こんにちは、行政書士・ファイナンシャルプランナーの片野真理子です。
今日もよろしくお願いします。
最近のニュースで、豊洲市場予定地の水からシアンが検出されたというものがありました。
これは、「基準値までなら検出されても問題ない」という類の物質ではなく、「出てしまったらダメ」というものとのこと。
基準については、東京都環境局のHPから確認することができます。
ミステリー小説などで目にしたことがある青酸カリも、シアン化カリウムということでシアン化合物の1つだそうです。(センター試験は化学選択だったのに全然覚えてません)
今回の検査結果に揺らぎがないのだとすれば、という前提でですが、猛毒が含まれた土壌なら移転は難しいだろうなと単純に考えます。
が、ここで論じるには大きすぎるテーマですし、趣旨に全くそぐわないので、今後の動向に注目、ということでここまでにしたいと思います。
豊洲のシアンは水についての話ですが、土壌の性質や含有物というものは、不動産の処分というシーンでも関わりがあります。
これは法人の例です。
ある地方の市で、駅前の大きなスーパーマーケット(チェーン)が、建物老朽化と売り場改良のため、建て直しを計画しました。
実はその土地には、スーパーマーケットができる以前は工場があったらしく、調査を実施したところ、基準を超える有害物質が検出されてしまいました。
浄化には多額の費用がかかることから、採算がとれないという判断に至ったようです。
やむなく駐車場として利用されることになったのですが、そのスーパーマーケットは人を集めることに一役買っていたため、その駅前は大変寂しい様子になってしまい、駅前はむしろ30年前のほうが賑やかだった、という状態になってしまいました。
この例は、ビジネス展開用に土地をわざわざ購入した、というものではないので、インパクトは大きいにしてもまだましかと思います。
ですが、新たに買い求めて後から土地について問題が見つかったら、損害が発生しますし、売主だった場合は契約解除を求められたり、訴訟対応が必要になったりして、弁護士に相談しなければならなくなる可能性もあります。
土壌汚染は、土地の欠陥ということで、いわゆる瑕疵担保責任が問題になるからです。
自身で取得した土地であれば、購入時点でそのような調査をしていたり、または売り手から説明を聞いていたりする場合が多いと思います。
問題になりやすいのは、相続で取得した不動産です。
相続は、当然ですが、親から実家を受け継ぐことだけを差すのではありません。
全く交流がなく、何なら会ったこともない親戚の土地を相続する場合もあります。
例えば、
「自分の祖母は最初の夫との間に3人の子を設けたが、娘(自分の母親)1人だけを連れて離婚した。

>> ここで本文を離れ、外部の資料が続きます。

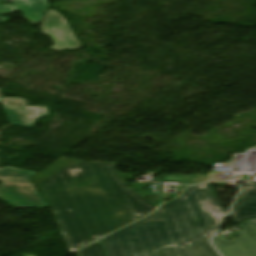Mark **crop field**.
I'll list each match as a JSON object with an SVG mask.
<instances>
[{
    "label": "crop field",
    "mask_w": 256,
    "mask_h": 256,
    "mask_svg": "<svg viewBox=\"0 0 256 256\" xmlns=\"http://www.w3.org/2000/svg\"><path fill=\"white\" fill-rule=\"evenodd\" d=\"M42 24L43 26L40 27L42 32L50 35L56 44L50 49L60 51L64 48L77 49L81 47V44L66 24L64 17L56 11H49Z\"/></svg>",
    "instance_id": "dd49c442"
},
{
    "label": "crop field",
    "mask_w": 256,
    "mask_h": 256,
    "mask_svg": "<svg viewBox=\"0 0 256 256\" xmlns=\"http://www.w3.org/2000/svg\"><path fill=\"white\" fill-rule=\"evenodd\" d=\"M230 216L235 225L247 219L256 218V185L244 186Z\"/></svg>",
    "instance_id": "d8731c3e"
},
{
    "label": "crop field",
    "mask_w": 256,
    "mask_h": 256,
    "mask_svg": "<svg viewBox=\"0 0 256 256\" xmlns=\"http://www.w3.org/2000/svg\"><path fill=\"white\" fill-rule=\"evenodd\" d=\"M207 175H190V176H167L166 182H182L195 184L198 182H207Z\"/></svg>",
    "instance_id": "3316defc"
},
{
    "label": "crop field",
    "mask_w": 256,
    "mask_h": 256,
    "mask_svg": "<svg viewBox=\"0 0 256 256\" xmlns=\"http://www.w3.org/2000/svg\"><path fill=\"white\" fill-rule=\"evenodd\" d=\"M1 1H12L14 3L8 6L0 5V14H10L15 11H20L31 24L40 23L49 7L47 0H0V2Z\"/></svg>",
    "instance_id": "e52e79f7"
},
{
    "label": "crop field",
    "mask_w": 256,
    "mask_h": 256,
    "mask_svg": "<svg viewBox=\"0 0 256 256\" xmlns=\"http://www.w3.org/2000/svg\"><path fill=\"white\" fill-rule=\"evenodd\" d=\"M81 256H106L101 241L94 243L80 252Z\"/></svg>",
    "instance_id": "d1516ede"
},
{
    "label": "crop field",
    "mask_w": 256,
    "mask_h": 256,
    "mask_svg": "<svg viewBox=\"0 0 256 256\" xmlns=\"http://www.w3.org/2000/svg\"><path fill=\"white\" fill-rule=\"evenodd\" d=\"M79 163V161H73V160H67V159H60L57 162H55L53 165L39 173L38 175L34 176L32 181L36 184L42 182L45 178L55 173L57 170H59L61 167Z\"/></svg>",
    "instance_id": "5a996713"
},
{
    "label": "crop field",
    "mask_w": 256,
    "mask_h": 256,
    "mask_svg": "<svg viewBox=\"0 0 256 256\" xmlns=\"http://www.w3.org/2000/svg\"><path fill=\"white\" fill-rule=\"evenodd\" d=\"M221 211L212 184L197 185L102 241L109 256H195L187 246L217 230Z\"/></svg>",
    "instance_id": "ac0d7876"
},
{
    "label": "crop field",
    "mask_w": 256,
    "mask_h": 256,
    "mask_svg": "<svg viewBox=\"0 0 256 256\" xmlns=\"http://www.w3.org/2000/svg\"><path fill=\"white\" fill-rule=\"evenodd\" d=\"M90 180L81 189L74 185ZM70 252L157 208L126 188L115 164L79 163L39 184ZM152 212V211H151Z\"/></svg>",
    "instance_id": "8a807250"
},
{
    "label": "crop field",
    "mask_w": 256,
    "mask_h": 256,
    "mask_svg": "<svg viewBox=\"0 0 256 256\" xmlns=\"http://www.w3.org/2000/svg\"><path fill=\"white\" fill-rule=\"evenodd\" d=\"M10 124L36 127L35 120L48 116L46 106L26 107L27 100L21 98H1Z\"/></svg>",
    "instance_id": "f4fd0767"
},
{
    "label": "crop field",
    "mask_w": 256,
    "mask_h": 256,
    "mask_svg": "<svg viewBox=\"0 0 256 256\" xmlns=\"http://www.w3.org/2000/svg\"><path fill=\"white\" fill-rule=\"evenodd\" d=\"M35 173L8 166L0 168V199L17 208H49L29 179Z\"/></svg>",
    "instance_id": "34b2d1b8"
},
{
    "label": "crop field",
    "mask_w": 256,
    "mask_h": 256,
    "mask_svg": "<svg viewBox=\"0 0 256 256\" xmlns=\"http://www.w3.org/2000/svg\"><path fill=\"white\" fill-rule=\"evenodd\" d=\"M249 222L256 226V219L250 220Z\"/></svg>",
    "instance_id": "22f410ed"
},
{
    "label": "crop field",
    "mask_w": 256,
    "mask_h": 256,
    "mask_svg": "<svg viewBox=\"0 0 256 256\" xmlns=\"http://www.w3.org/2000/svg\"><path fill=\"white\" fill-rule=\"evenodd\" d=\"M209 239L191 247L192 251L196 254V256H219L210 245Z\"/></svg>",
    "instance_id": "28ad6ade"
},
{
    "label": "crop field",
    "mask_w": 256,
    "mask_h": 256,
    "mask_svg": "<svg viewBox=\"0 0 256 256\" xmlns=\"http://www.w3.org/2000/svg\"><path fill=\"white\" fill-rule=\"evenodd\" d=\"M240 227L238 236L229 241L213 237L212 242L222 256H256V227L247 221Z\"/></svg>",
    "instance_id": "412701ff"
}]
</instances>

今回、昔祖母が別れを余儀なくされた子(自分にとっては伯父)を相続することになった」
といったケースです(相続人調査がややこしいパターンですね)。
こんな感じを想像してください
もしかして、「昔クリーニング屋さんを経営していた」という方がいるかもしれません。
馴染みのない土地を、特に事業者に売却する場合は、調査をしたほうが無用のリスクを避けられるといえます。
※クリーニング屋さんでも、「衣類の受け渡しだけをしていた店舗」「ドライクリーニングを扱っていなかった店舗」などは土壌汚染が問題にならない場合があります。
調査費用は、土地の広さや調査内容などにより異なりますが、簡易なもので10万円~、きちんと行うなら数十万円~といった相場のようです。(浄化はそれよりずっと多額になります)
それを行うことによって回避できるリスク・コストや、「調査済み」ということで維持される不動産価格を考えれば、検討してみてもいい費用といえるのではないでしょうか。